Le tecnologie sono soprattutto un contesto. Un design. Proprio per questo ogni tecnologia porta in sé una precisa riconfigurazione del legame sociale.
Renderla esplicita e, al contempo, affrontarla è un compito a cui il Terzo settore avanzato non può sottrarsi.

Terzo settore all’avanguardia: il call for action in 10 punti
1)Gli sviluppatori di software, algoritmi, AI sono chiamati a definire, chiarire, dichiarare senza ambiguità la propria visione dell’uomo e la sua centralità rispetto alla “macchina”.
2)Sviluppatori di software, algoritmi, AI sono chiamati a interessarsi alle implicazioni etico-morali derivanti dal loro uso o abuso, tenendo conto in fase di programmazione e progettazioni di queste possibilità.
3)Tutti i sistemi di AI devono essere progettati e condotti a operare in maniera compatibile con i valori della dignità, del rispetto e della libertà umana.
4)I sistemi di AI dovrebbero essere progettati in modo tale che i loro obiettivi e comportamenti si allineino con i valori umani di dignità, libertà e rispetto durante tutto il loro funzionamento.
5)I sistemi di AI devono orientarsi alla massima condivisione di conoscenza, benefici e empowermentdel maggior numero di persone possibile.
6)Il tema della redistribuzione del lavoro deve essere da subito al centro dell’azione del Terzo Settore.
7)Istituzioni pubbliche, imprese for e non profit, consapevoli dell’inevitabile ricaduta collettiva delle loro scelte di campo su AI, Big Data e algoritmi, sono chiamati a dotarsi di criteri di controllo umano preventivo e permanente sugli effetti delle loro scelte.
8)Imprese for e non profit si impegnano fin da ora a adottare, e il legislatore si impegna a introdurre ex lege, ambiti che non possono essere delegati alle scelte autonome e deresponsabilizzanti dell’AI,quando queste scelte impattano sui fondamenti della vita umana (sospendere le cure a un malato; licenziare o assumere una persona, etc).
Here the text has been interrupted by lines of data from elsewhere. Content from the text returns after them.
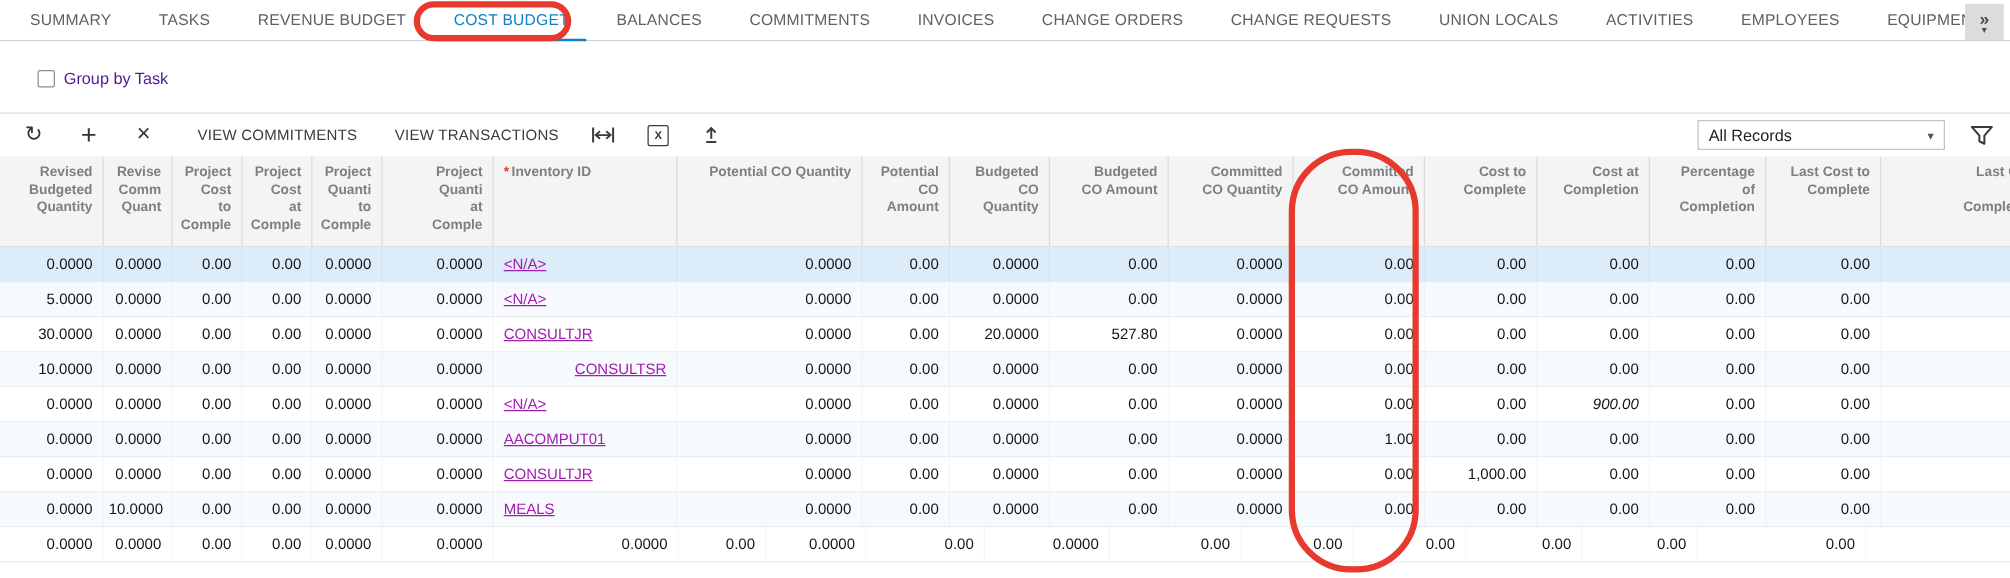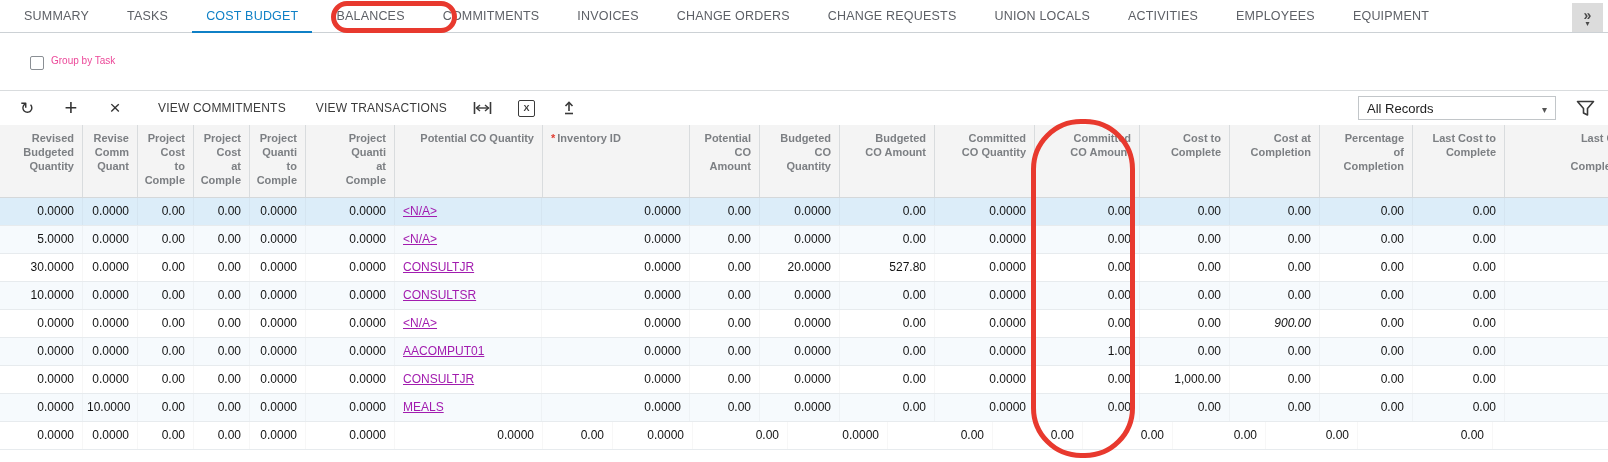--- a/index.html
+++ b/index.html
@@ -55,6 +55,7 @@
 <nav class="tabbar">
     <div class="tab">SUMMARY</div>
     <div class="tab">TASKS</div>
+    <div class="tab">REVENUE BUDGET</div>
     <div class="tab active">COST BUDGET</div>
     <div class="tab">BALANCES</div>
     <div class="tab">COMMITMENTS</div>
9)Il potere decisionale, pubblico e privato, conferito a sistemi di IA altamente avanzati anche nell’ambito del Terzo settore dovrebbe rispettare e migliorare, piuttosto che sovvertire, i processi sociali e civici da cui dipende la salute della società.Nel contesto sanitario va tutelata la qualità della relazione umana che non può, né deve, in alcun modo essere sostituita o trovare supplenza in dispositivi algoritmici o di AI mediati da schermi o robot.​
10)Istituzioni e soggettività for e non profit si devono dotare di una figura interna di controllo (ethical manager) e di un’autorità esterna di vigilanza che vigili sul loro utilizzo e sulle scelte delegate ai sistemi di AI.
Si tratta dunque di una sorta di codice deontologico che potrebbe apportare benefici per quel che concerne i diversi ambiti in cui si trova ad operare il Terzo settore, nel rispetto della dignità umana e all’insegna dell’inclusione sociale, ridisegnando scenari diversi, migliorati certamente per l’utilizzo della tecnologia, ma rimodellati a seconda dei settori di azione in cui ogni associazione, cooperativa, enti privati, onlus vadano ad operare ed interagire, sia a contatto con il pubblico (front office/out bound) sia nel contesto propriamente lavorativo nell’organizzazione del proprio personale (back office/in bound). E’ cosa buona e giusta ristabilire ruoli e priorità restituendoli alle persone.
L’uomo al centro dunque, così come le sue priorità e necessità, ma anche le proprie responsabilità nella gestione di mansioni, processi decisionali, azioni, ruoli che non possono essere demandati all’Intelligenza Artificiale, ma competono l’agire umano.